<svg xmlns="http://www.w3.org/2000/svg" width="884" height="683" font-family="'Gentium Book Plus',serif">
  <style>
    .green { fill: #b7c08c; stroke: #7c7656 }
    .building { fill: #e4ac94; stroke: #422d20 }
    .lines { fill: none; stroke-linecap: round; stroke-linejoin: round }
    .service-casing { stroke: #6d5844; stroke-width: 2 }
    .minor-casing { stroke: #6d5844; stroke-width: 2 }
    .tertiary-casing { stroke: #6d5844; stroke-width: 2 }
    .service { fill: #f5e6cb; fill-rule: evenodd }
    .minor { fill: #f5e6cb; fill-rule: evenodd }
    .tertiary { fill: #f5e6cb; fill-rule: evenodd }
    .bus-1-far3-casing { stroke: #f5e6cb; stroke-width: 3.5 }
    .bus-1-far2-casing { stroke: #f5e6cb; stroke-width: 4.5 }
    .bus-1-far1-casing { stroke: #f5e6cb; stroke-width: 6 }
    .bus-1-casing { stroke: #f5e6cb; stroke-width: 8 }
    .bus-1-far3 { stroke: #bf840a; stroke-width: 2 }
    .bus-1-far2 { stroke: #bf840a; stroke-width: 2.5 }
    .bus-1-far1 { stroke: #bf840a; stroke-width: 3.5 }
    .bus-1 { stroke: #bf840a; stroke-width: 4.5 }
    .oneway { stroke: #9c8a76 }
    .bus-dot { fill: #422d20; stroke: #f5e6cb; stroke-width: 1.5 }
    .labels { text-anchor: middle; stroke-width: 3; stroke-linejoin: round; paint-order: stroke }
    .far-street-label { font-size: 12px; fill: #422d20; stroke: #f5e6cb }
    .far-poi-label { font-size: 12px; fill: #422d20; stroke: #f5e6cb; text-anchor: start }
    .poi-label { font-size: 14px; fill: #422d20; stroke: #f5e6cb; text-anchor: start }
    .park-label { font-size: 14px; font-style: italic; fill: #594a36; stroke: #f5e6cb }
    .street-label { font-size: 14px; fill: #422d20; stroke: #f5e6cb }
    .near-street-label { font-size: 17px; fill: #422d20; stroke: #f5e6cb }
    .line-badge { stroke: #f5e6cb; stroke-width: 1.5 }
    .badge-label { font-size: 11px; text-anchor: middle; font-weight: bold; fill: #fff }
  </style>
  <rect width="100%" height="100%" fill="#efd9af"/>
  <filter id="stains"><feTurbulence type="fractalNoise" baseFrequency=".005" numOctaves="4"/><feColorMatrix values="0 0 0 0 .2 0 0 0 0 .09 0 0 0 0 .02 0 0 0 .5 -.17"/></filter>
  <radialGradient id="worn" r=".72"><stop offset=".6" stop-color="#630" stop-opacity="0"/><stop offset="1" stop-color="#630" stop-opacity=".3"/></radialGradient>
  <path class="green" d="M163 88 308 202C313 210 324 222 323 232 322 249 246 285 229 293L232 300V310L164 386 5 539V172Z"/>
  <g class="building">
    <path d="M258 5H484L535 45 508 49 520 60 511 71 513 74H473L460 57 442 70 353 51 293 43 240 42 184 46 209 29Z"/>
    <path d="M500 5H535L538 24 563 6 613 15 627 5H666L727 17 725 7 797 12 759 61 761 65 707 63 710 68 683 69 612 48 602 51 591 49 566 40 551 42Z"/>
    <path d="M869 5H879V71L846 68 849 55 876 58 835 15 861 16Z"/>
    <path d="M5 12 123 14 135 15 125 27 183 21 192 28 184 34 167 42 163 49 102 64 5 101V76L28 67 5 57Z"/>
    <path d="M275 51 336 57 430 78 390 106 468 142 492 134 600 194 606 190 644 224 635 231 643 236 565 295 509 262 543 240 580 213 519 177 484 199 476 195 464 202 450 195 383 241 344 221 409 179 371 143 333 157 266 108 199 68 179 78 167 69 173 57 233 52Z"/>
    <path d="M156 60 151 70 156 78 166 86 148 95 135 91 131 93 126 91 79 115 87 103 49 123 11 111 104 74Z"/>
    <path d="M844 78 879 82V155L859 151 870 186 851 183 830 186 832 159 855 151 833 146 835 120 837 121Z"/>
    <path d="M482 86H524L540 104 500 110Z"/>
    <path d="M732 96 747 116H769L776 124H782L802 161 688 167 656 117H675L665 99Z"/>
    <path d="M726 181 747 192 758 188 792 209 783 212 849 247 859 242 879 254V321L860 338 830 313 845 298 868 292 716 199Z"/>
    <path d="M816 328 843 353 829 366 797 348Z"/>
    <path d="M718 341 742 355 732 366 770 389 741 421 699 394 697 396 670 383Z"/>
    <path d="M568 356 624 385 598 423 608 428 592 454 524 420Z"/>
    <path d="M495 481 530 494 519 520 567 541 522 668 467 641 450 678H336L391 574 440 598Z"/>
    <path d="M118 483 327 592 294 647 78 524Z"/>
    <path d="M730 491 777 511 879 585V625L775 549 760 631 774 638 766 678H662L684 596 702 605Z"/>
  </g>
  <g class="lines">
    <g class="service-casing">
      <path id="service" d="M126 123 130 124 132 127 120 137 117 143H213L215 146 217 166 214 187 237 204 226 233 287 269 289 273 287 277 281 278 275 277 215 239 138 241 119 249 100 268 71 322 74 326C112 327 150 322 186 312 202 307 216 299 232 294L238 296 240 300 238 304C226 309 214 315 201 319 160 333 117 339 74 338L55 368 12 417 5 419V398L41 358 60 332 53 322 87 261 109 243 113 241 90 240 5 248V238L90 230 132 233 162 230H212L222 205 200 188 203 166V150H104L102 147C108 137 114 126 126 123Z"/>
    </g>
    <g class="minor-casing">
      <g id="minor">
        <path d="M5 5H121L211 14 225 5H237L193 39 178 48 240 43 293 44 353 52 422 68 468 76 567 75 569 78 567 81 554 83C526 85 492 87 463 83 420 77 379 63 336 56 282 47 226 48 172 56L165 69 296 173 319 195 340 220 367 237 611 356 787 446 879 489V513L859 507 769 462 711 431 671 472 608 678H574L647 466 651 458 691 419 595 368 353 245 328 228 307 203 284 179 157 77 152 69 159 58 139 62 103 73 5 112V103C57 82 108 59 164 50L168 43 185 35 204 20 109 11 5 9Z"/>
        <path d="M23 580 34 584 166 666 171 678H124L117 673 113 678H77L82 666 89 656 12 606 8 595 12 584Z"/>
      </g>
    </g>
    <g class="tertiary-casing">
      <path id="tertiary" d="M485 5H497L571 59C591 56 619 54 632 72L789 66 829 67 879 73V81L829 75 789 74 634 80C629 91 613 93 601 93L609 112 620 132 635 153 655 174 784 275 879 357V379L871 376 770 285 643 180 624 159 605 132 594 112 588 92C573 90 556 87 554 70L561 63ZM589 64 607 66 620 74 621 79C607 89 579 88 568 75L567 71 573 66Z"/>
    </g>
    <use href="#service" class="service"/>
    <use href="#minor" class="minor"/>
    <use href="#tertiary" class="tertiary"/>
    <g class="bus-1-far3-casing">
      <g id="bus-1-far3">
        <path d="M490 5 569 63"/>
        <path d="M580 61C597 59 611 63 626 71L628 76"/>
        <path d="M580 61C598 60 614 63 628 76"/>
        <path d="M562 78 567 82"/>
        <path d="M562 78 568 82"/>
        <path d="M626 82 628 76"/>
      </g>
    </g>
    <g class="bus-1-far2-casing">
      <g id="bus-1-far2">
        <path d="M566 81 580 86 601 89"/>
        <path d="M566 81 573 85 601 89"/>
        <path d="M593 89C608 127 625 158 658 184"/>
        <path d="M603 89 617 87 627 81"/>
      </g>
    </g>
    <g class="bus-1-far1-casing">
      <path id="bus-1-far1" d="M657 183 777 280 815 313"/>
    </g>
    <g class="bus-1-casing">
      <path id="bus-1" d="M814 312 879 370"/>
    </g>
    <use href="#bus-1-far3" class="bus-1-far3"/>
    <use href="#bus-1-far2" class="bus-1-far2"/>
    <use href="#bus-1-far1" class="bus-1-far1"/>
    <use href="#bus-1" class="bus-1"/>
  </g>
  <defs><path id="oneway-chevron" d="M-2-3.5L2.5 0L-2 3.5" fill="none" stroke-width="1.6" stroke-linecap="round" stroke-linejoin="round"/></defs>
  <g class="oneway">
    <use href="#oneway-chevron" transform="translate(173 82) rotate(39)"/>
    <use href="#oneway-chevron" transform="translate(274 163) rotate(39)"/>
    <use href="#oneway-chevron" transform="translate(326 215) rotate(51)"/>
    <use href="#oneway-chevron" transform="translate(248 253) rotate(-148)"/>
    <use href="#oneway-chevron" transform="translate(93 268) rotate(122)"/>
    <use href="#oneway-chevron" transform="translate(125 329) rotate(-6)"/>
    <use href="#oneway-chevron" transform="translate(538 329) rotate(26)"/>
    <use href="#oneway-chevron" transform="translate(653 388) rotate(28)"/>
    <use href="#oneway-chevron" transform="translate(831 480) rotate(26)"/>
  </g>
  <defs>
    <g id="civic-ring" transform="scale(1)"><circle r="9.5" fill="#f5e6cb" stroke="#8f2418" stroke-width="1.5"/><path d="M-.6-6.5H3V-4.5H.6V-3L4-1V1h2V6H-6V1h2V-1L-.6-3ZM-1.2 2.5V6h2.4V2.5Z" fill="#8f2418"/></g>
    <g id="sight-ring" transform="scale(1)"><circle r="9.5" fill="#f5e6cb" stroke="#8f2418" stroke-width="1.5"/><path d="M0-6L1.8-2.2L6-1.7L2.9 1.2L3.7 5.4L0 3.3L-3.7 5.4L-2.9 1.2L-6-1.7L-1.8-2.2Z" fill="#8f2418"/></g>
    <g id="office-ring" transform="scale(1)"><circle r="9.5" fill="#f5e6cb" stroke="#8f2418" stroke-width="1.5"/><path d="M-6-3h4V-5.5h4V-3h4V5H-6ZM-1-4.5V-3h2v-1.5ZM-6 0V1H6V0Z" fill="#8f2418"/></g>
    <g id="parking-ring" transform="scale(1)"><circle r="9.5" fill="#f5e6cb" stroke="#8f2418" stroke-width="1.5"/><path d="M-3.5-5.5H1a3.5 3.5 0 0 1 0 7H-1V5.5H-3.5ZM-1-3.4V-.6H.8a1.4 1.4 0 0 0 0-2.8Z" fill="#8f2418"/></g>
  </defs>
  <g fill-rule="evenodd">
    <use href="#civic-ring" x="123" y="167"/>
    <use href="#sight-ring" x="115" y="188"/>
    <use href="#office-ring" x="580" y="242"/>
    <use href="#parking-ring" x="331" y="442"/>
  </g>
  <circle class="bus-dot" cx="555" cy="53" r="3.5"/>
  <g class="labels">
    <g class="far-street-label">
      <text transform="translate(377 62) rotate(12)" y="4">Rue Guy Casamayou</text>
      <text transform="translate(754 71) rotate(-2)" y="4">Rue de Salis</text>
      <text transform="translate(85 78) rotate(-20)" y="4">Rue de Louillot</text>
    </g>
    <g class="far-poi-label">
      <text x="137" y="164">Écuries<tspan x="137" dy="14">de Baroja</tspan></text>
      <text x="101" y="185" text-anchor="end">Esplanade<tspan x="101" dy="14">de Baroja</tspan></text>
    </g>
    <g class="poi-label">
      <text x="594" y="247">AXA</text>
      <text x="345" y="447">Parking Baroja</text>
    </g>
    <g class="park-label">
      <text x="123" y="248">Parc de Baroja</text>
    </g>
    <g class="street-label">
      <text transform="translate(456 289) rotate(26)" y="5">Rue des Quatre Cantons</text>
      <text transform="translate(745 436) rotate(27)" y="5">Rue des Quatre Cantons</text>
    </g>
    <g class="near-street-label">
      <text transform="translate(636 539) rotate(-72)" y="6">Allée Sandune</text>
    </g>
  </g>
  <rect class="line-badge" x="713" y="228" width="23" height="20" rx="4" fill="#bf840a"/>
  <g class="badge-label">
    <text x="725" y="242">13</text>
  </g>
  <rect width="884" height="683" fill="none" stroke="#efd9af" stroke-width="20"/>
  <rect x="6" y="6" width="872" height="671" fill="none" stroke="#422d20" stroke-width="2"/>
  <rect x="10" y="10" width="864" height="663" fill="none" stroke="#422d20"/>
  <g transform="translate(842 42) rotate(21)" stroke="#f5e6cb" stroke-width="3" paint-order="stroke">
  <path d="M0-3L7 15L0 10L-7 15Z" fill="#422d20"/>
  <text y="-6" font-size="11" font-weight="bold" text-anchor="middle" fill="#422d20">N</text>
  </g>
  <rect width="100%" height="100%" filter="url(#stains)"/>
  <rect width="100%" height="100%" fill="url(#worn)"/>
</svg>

+++++

▶ _ABOUT THIS TASK_: Find every line in the records above that contains the word "stains", and copy each one.

▶ _REPLY_:
  <filter id="stains"><feTurbulence type="fractalNoise" baseFrequency=".005" numOctaves="4"/><feColorMatrix values="0 0 0 0 .2 0 0 0 0 .09 0 0 0 0 .02 0 0 0 .5 -.17"/></filter>
  <rect width="100%" height="100%" filter="url(#stains)"/>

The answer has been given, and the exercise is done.